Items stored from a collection
++++
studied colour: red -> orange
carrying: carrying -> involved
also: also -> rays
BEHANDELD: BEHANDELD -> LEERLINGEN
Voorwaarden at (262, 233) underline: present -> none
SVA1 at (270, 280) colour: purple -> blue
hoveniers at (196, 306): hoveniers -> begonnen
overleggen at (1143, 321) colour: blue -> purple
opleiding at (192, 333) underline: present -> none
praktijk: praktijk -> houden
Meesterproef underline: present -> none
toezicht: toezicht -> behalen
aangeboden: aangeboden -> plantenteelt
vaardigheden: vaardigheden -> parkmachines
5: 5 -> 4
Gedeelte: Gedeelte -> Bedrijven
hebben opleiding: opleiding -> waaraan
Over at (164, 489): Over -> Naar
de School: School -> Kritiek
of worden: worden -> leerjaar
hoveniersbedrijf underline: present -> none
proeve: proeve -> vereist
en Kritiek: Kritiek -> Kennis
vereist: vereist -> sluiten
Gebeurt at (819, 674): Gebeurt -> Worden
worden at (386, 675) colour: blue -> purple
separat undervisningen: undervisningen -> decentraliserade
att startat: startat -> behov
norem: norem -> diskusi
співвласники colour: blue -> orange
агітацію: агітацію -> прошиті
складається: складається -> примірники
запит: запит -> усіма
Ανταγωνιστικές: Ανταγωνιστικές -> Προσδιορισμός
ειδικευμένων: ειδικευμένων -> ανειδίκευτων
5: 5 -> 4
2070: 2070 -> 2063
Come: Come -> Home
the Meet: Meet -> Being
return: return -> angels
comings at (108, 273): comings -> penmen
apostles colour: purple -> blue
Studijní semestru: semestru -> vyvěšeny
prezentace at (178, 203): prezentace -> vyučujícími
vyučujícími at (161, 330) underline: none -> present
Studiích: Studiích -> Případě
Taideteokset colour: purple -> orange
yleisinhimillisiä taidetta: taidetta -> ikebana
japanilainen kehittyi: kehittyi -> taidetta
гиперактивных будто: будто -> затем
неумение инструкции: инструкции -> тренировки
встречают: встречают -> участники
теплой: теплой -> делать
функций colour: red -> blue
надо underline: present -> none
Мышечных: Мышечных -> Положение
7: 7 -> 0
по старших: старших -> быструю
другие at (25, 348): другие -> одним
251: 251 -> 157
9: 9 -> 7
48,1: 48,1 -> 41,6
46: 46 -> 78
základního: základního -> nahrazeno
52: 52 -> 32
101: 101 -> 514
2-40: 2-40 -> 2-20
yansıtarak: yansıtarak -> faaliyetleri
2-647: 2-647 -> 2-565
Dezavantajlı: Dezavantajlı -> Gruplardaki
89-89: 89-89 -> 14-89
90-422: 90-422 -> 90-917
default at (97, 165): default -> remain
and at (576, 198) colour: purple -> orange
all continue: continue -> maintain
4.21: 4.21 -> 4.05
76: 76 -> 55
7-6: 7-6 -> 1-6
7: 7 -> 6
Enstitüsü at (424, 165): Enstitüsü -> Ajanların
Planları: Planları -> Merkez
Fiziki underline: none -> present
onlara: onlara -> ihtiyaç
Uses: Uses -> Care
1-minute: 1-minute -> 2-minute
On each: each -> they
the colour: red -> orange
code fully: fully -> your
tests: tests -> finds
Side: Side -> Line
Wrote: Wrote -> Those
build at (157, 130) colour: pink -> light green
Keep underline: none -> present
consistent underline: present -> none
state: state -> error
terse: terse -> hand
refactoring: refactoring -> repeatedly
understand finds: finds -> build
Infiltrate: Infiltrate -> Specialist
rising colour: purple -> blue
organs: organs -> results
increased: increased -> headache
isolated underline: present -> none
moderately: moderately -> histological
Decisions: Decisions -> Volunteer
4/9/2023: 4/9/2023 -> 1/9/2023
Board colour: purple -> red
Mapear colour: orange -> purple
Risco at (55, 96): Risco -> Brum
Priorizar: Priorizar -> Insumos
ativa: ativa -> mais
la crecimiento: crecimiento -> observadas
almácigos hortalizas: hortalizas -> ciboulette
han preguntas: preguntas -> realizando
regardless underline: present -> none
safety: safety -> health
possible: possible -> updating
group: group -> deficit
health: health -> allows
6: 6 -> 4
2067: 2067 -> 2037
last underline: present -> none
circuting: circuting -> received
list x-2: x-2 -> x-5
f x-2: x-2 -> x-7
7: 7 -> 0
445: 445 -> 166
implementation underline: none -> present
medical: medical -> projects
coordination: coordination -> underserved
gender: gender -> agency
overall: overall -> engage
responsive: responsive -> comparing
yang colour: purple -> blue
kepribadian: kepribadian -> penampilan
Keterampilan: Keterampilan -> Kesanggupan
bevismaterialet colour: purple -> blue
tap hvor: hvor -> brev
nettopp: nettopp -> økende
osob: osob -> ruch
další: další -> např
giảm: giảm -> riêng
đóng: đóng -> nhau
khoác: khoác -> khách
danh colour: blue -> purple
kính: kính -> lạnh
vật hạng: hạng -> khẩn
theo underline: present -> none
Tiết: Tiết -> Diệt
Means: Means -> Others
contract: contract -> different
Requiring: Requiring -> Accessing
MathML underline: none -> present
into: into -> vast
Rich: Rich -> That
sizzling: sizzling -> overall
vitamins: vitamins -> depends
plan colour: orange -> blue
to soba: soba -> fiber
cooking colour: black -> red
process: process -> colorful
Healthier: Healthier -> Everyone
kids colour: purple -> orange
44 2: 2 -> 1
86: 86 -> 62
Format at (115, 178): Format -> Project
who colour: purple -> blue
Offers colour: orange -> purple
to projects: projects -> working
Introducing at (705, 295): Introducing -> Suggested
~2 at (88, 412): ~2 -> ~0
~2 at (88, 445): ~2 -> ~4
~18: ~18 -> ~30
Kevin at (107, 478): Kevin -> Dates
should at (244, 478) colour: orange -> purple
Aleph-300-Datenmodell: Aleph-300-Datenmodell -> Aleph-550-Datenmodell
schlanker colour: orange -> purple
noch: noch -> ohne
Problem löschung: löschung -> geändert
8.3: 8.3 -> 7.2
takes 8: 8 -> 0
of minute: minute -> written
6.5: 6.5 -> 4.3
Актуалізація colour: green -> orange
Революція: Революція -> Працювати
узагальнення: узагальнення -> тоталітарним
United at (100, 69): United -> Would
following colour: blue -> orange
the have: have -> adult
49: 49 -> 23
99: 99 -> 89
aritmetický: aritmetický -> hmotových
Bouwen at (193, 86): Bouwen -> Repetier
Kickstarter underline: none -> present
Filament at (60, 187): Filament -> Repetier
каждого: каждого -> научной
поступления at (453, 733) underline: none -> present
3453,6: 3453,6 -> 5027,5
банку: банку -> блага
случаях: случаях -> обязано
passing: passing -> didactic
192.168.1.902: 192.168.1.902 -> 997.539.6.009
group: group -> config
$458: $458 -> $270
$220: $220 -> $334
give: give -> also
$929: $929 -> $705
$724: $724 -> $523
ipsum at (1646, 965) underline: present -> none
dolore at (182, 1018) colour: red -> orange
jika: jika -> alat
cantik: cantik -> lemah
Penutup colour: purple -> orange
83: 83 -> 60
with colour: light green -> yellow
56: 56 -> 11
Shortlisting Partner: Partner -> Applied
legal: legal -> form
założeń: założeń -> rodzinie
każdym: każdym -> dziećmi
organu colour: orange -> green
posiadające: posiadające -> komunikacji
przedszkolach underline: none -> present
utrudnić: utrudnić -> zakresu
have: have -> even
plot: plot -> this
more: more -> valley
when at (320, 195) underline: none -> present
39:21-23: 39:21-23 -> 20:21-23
++++
-- Task description --
Copy the material word for word, from its first line through the line that contains "hoveniers at (196, 306): hoveniers", with both ends included.

-- Answer in full --
studied colour: red -> orange
carrying: carrying -> involved
also: also -> rays
BEHANDELD: BEHANDELD -> LEERLINGEN
Voorwaarden at (262, 233) underline: present -> none
SVA1 at (270, 280) colour: purple -> blue
hoveniers at (196, 306): hoveniers -> begonnen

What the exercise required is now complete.